Participant characteristics by total sample and level of habitual caffeine consumption.

Characteristic	All (N = 129)	L (N = 19)	M (N = 85)	H (N = 25)	p *
Age^b, years	35.0 ± 15.5	33.0 ± 9.0	34.0 ± 15.5	37.0 ± 13.5	0.261
Gender, F/M (%)	90 (69.8)/39 (30.2)	14 (73.7)/5 (26.3)	62 (72.9)/23 (27.1)	14 (56.0)/11 (44.0)	0.248
BMI^b (kg/m²)	23.9 ± 6.5	25.5 ± 9.7	23.7 ± 5.2	24.2 ± 9.1	0.373
Ethnicity, white/non-white (%)	121 (93.8)/8 (6.2)	16 (84.2)/3 (15.8)	80 (94.1)/5 (5.9)	25 (100.0)/0 (0.0)	0.106
Education level^b	6.0 ± 1.0	5.0 ± 1.0	6.0 ± 1.0	5.0 ± 1.0	0.427
PAL, L/M/H (%)	12 (9.8)/94 (73.8)/23 (16.4)	1 (5.3)/15 (78.9)/3 (15.8)	7 (8.2)/62 (72.9)/16 (18.8)	4 (16.0)/17 (68.0)/4 (16.0)	0.789
Smoking status, no/yes (%)	110 (85.3)/19 (14.7)	19 (100.0)/0 (0.0)	71 (83.5)/14 (16.5)	20 (80.0)/5 (20.0)	0.115
Sleep quality, poor/good (%)	82 (63.6)/47 (36.4)	11 (57.9)/8 (42.1)	55 (64.7)/30 (35.3)	16 (64.0)/9 (36.0)	0.855
PSQI^b	5.0 ± 3.0	5.0 ± 3.0	5.0 ± 4.0	6.0 ± 4.0	0.283
KSS^b	5.0 ± 3.0	5.0 ± 4.0	5.0 ± 3.0	5.0 ± 1.0	0.046
Exam time, before 12 pm/after 12 pm (%)	19 (14.7)/110 (85.3)	4 (21.1)/15 (78.9)	11 (12.9)/74 (87.1)	4 (16.0)/21 (84.0)	0.576
Alcohol intake^b (g/week)	14.5 ± 33.0	8.9 ± 12.2	21.8 ± 37.1	5.6 ± 27.1	0.017
Caffeine intake^b (mg/day)	184.5 ± 153.9	11.6 ± 22.1	176.9 ± 120.8	382.8 ± 116.4	<0.001
AHR genotype (%)
AA	17 (13.2)	2 (10.5)	13 (15.3)	2 (8.0)	0.927
AG	70 (54.3)	11 (57.9)	44 (51.8)	15 (60.0)
GG	42 (32.6)	6 (31.6)	28 (32.9)	8 (32.0)
CYP1A2 genotype (%)
CC	102 (79.1)	17 (89.5)	66 (77.6)	19 (70.4)	0.641
CT	23 (17.8)	2 (10.5)	15 (17.6)	8 (29.6)
TT	4 (3.1)	0 (0.0)	4 (4.8)	0 (0.0)
ADORA2A genotype, sensitive/non-sensitive (%)	30 (23.3)/99 (76.7)	5 (26.3)/14 (73.7)	16 (18.8)/69 (81.2)	9 (36.0)/16 (64.0)	0.191
ADA genotype, GG/AG (%)	126 (97.7)/3 (2.3)	19 (100.0)/0 (0.0)	83 (97.6)/2 (2.4)	24 (96.0)/1 (4.0)	0.717
APOE genotype, ε4 carriers/ε4 noncarriers (%)	29 (22.5)/100 (77.5)	6 (31.6)/13 (68.4)	14 (16.5)/71 (83.5)	9 (36.0)/16 (64.0)	0.060

Low, moderate, and high-caffeine intake: 0–50, 51–300 and >300 mg/day, respectively.
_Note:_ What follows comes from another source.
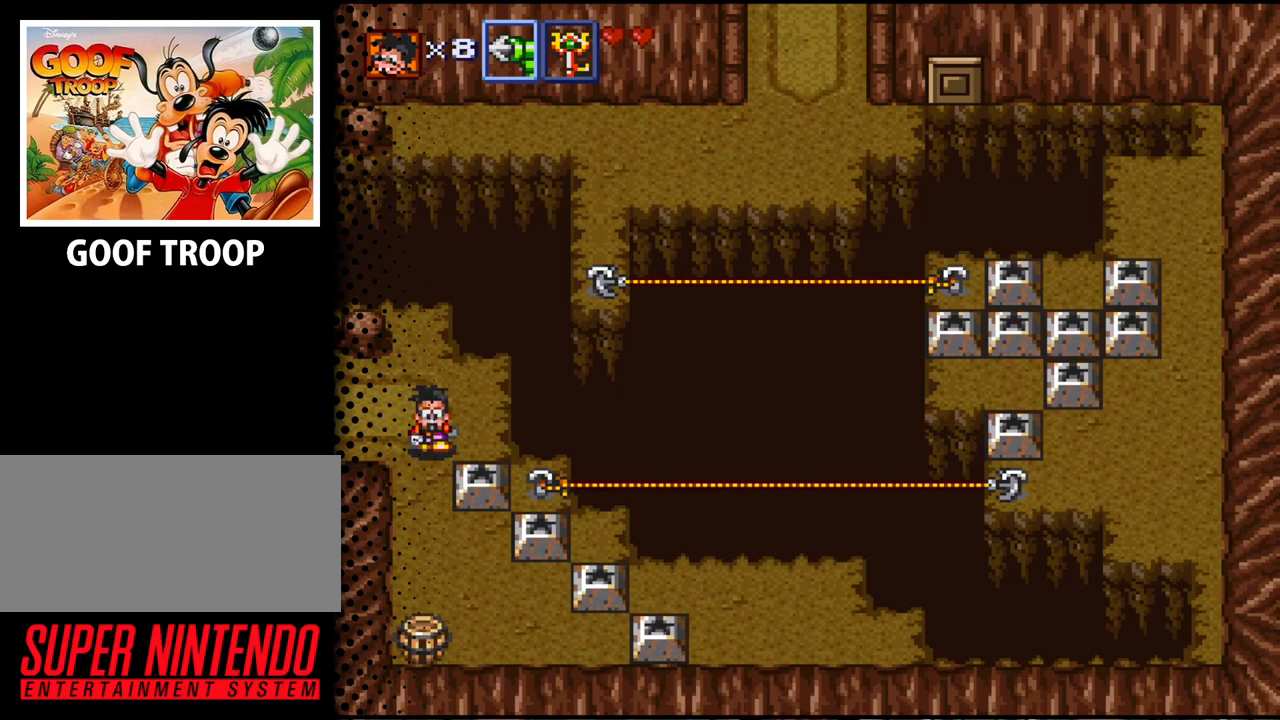
{"buttons": ["DPAD_RIGHT"], "events": [[400, "DPAD_DOWN", "up"], [400, "DPAD_RIGHT", "down"]]}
L: low; M: moderate; H: high; PAL: physical activity level; BMI: body mass index; PSQI: Pittsburgh sleep quality index; KSS: Karolinska sleepiness scale.

Values represent means ± SD.

Values represent medians ± IQR.

p-values represent differences across the three levels of caffeine intake, assessed by one-way ANOVA, Kruskal–Wallis H test or Chi-square test.
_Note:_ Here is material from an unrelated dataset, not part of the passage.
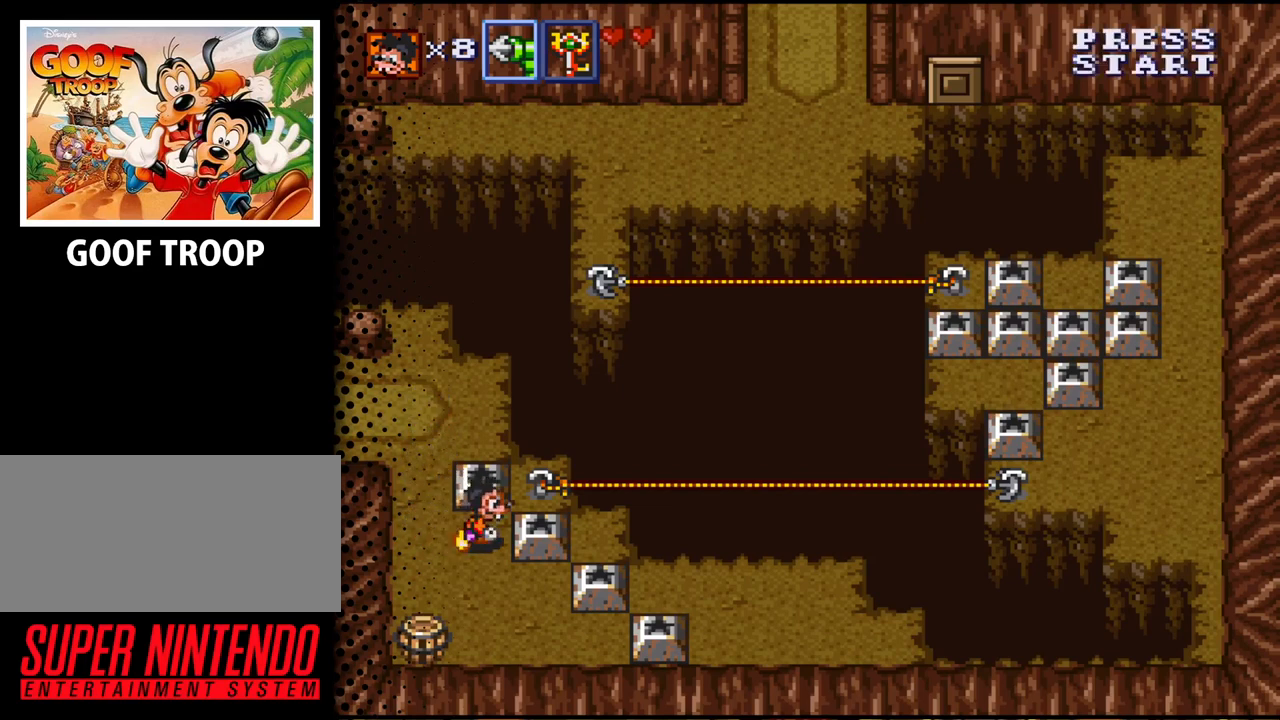
{"buttons": ["DPAD_UP"], "events": [[67, "DPAD_RIGHT", "up"], [167, "B", "down"], [333, "B", "up"], [433, "DPAD_UP", "down"]]}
Two participants were excluded from attention analyses due to RTs above 500 ms on all 3 days of the experiment, and 12 were excluded from executive function analyses for incorrectly performing the task. This left 117 participants for the global cognition analysis.

Demographics did not differ across caffeine intake groups, while differences were observed in subjective sleepiness, alcohol and caffeine intake (p_all < 0.05), as assessed by the Kruskal–Wallis test using Dunn’s procedure with a Bonferroni correction for multiple comparisons. Post hoc analysis revealed significantly higher alcohol intake in moderate versus high-caffeine consumers (p = 0.026). For subjective sleepiness, post hoc analysis revealed significantly higher subjective sleepiness scores in high (5.0 ± 1.0) compared with low (5.0 ± 4.0) (p = 0.046) caffeine intake groups.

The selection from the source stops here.